The lawmakers have urged the IG to look into the way FERC investigates market manipulation. Earlier this year, a very public battle between FERC's OE and energy trading firm Powhatan Energy Fund LLC made headlines and haunted former Director of FERC's Office of Enforcement Norman Bay's nomination to the Commission.
Sen. Robert Casey, D-Pa., was the first to ask the inspector general to look at the way FERC has been investigating alleged energy market manipulation. Stressing the need for investigations to be transparent, Casey in July urged Friedman to look at seven specific aspects of FERC's enforcement program, including whether the agency has pursued enforcement actions against entities "that were not acting in violation of then-current applicable laws and regulations," and is "properly allocating its limited resources to investigation of cases that have the most deleterious effects on energy markets."

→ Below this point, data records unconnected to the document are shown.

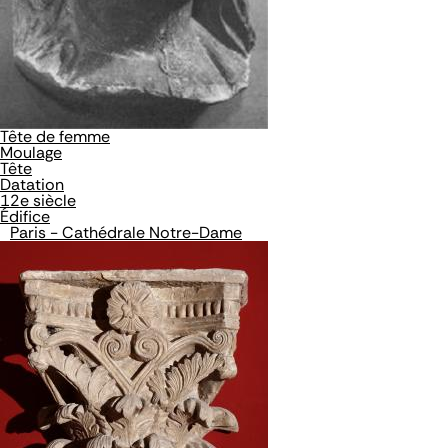
Tête de femme
Moulage
Tête
Datation
12e siècle
Édifice
Paris - Cathédrale Notre-Dame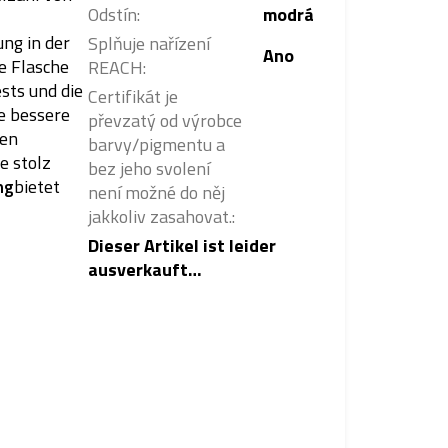
Odstín
:
modrá
ung in der
Splňuje nařízení
Ano
de Flasche
REACH
:
sts und die
Certifikát je
ne bessere
převzatý od výrobce
den
barvy/pigmentu a
e stolz
bez jeho svolení
ng
bietet
není možné do něj
jakkoliv zasahovat.
:
Dieser Artikel ist leider
ausverkauft…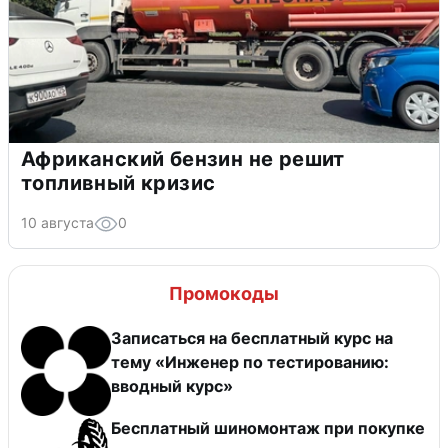
Африканский бензин не решит
топливный кризис
10 августа
0
Промокоды
Записаться на бесплатный курс на
тему «Инженер по тестированию:
вводный курс»
Бесплатный шиномонтаж при покупке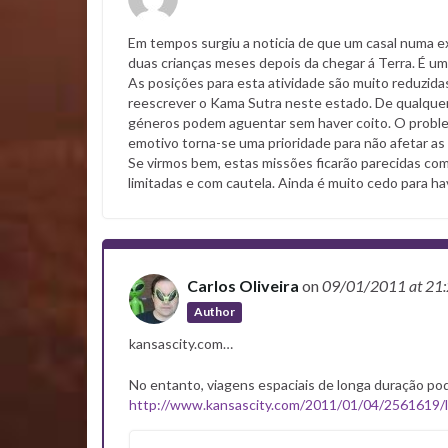
Em tempos surgiu a noticia de que um casal numa ex
duas crianças meses depois da chegar á Terra. É u
As posições para esta atividade são muito reduzida
reescrever o Kama Sutra neste estado. De qualquer 
géneros podem aguentar sem haver coito. O proble
emotivo torna-se uma prioridade para não afetar a
Se virmos bem, estas missões ficarão parecidas com
limitadas e com cautela. Ainda é muito cedo para ha
Carlos Oliveira
on
09/01/2011
at 21
Author
kansascity.com…
No entanto, viagens espaciais de longa duração po
http://www.kansascity.com/2011/01/04/2561619/l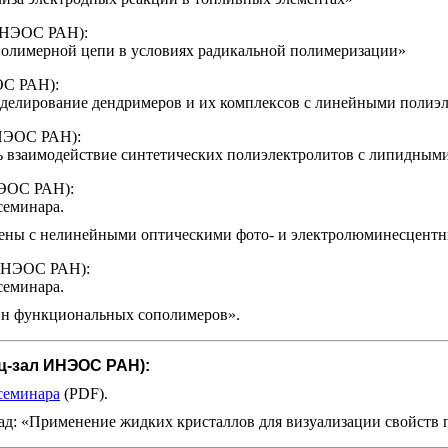
 ИНЭОС РАН):
полимерной цепи в условиях радикальной полимеризации»
ОС РАН):
делирование дендримеров и их комплексов с линейными полиэ
ИНЭОС РАН):
ть взаимодействие синтетических полиэлектролитов с липидны
НЭОС РАН):
семинара.
ены с нелинейными оптическими фото- и электролюминесцентн
 ИНЭОС РАН):
семинара.
йн функциональных сополимеров».
нц-зал ИНЭОС РАН):
семинара
(PDF).
д: «Применение жидких кристаллов для визуализации свойств 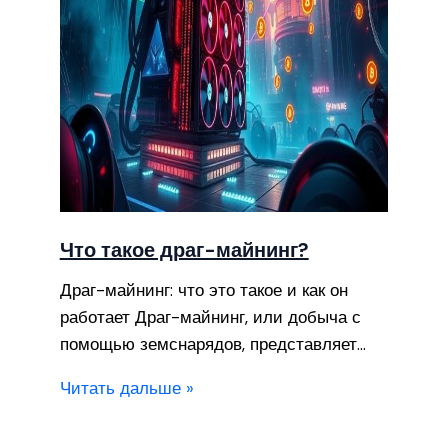
Что такое драг-майнинг?
Драг-майнинг: что это такое и как он
работает Драг-майнинг, или добыча с
помощью земснарядов, представляет…
Читать дальше »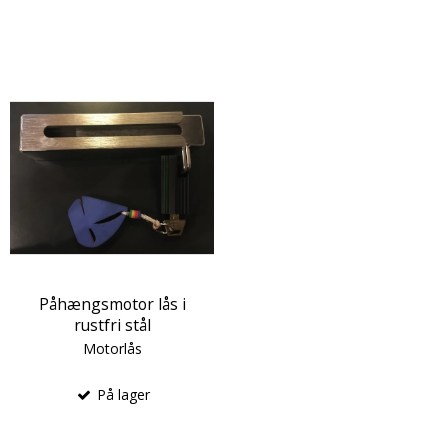
Påhængsmotor lås i
rustfri stål
Motorlås
På lager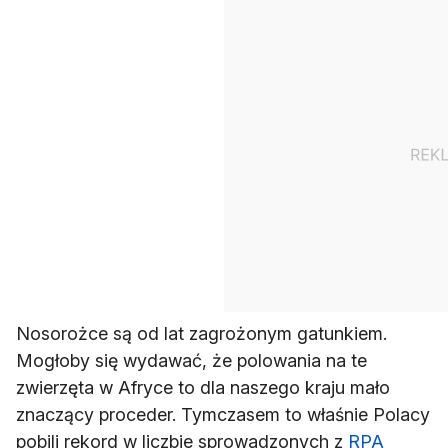
Nosorożce są od lat zagrożonym gatunkiem.
Mogłoby się wydawać, że polowania na te
zwierzęta w Afryce to dla naszego kraju mało
znaczący proceder. Tymczasem to właśnie Polacy
pobili rekord w liczbie sprowadzonych z
RPA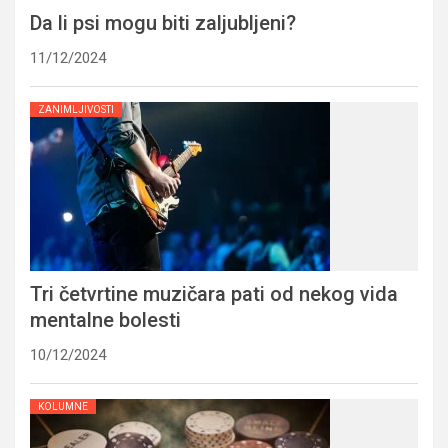
Da li psi mogu biti zaljubljeni?
11/12/2024
ZANIMLJIVOSTI
Tri četvrtine muzičara pati od nekog vida
mentalne bolesti
10/12/2024
KOLUMNE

Then, in September, Barrasso and Sen. Susan Collins, R-Maine, asked the inspector general to explore allegations questioning the fairness and transparency of FERC's enforcement program, including those made in an Energy Law Journal article co-authored by a former FERC general counsel asserting that the commission's enforcement process has become "lop-sided and unfair."
The two senators specifically asked if FERC is holding certain parties to different standards with regard to market manipulation. For instance, Barrasso and Collins questioned whether the public is being given "actionable notice" of the types of conduct FERC considers to be market manipulation. They also asked Friedman to explore the article's allegations that the targets of FERC investigations and their employees are not being afforded the due process "required by FERC's own regulations and precedents" and that provided by other federal enforcement agencies.
FERC has publicly offered a recent defense against the allegations.
Some have wondered whether FERC applies different standards to those it considers outsiders to its little energy fiefdom. Does FERC go after its utility regulars with the same zeal it reserves for banks, traders, companies or individuals that don't regularly wander its halls and hearing rooms? Is FERC's OE all about big headlines, or is it about justice? Are utility transgressions dealt with by sweeping the matter under the rug or slapping the offender on the wrist?
It's going to be interesting. Let's hope we don't next have an investigation of DOE IG's investigation to determine whether that investigation was carried out in a fair manner. They could run out of inspectors to inspect each other at some point.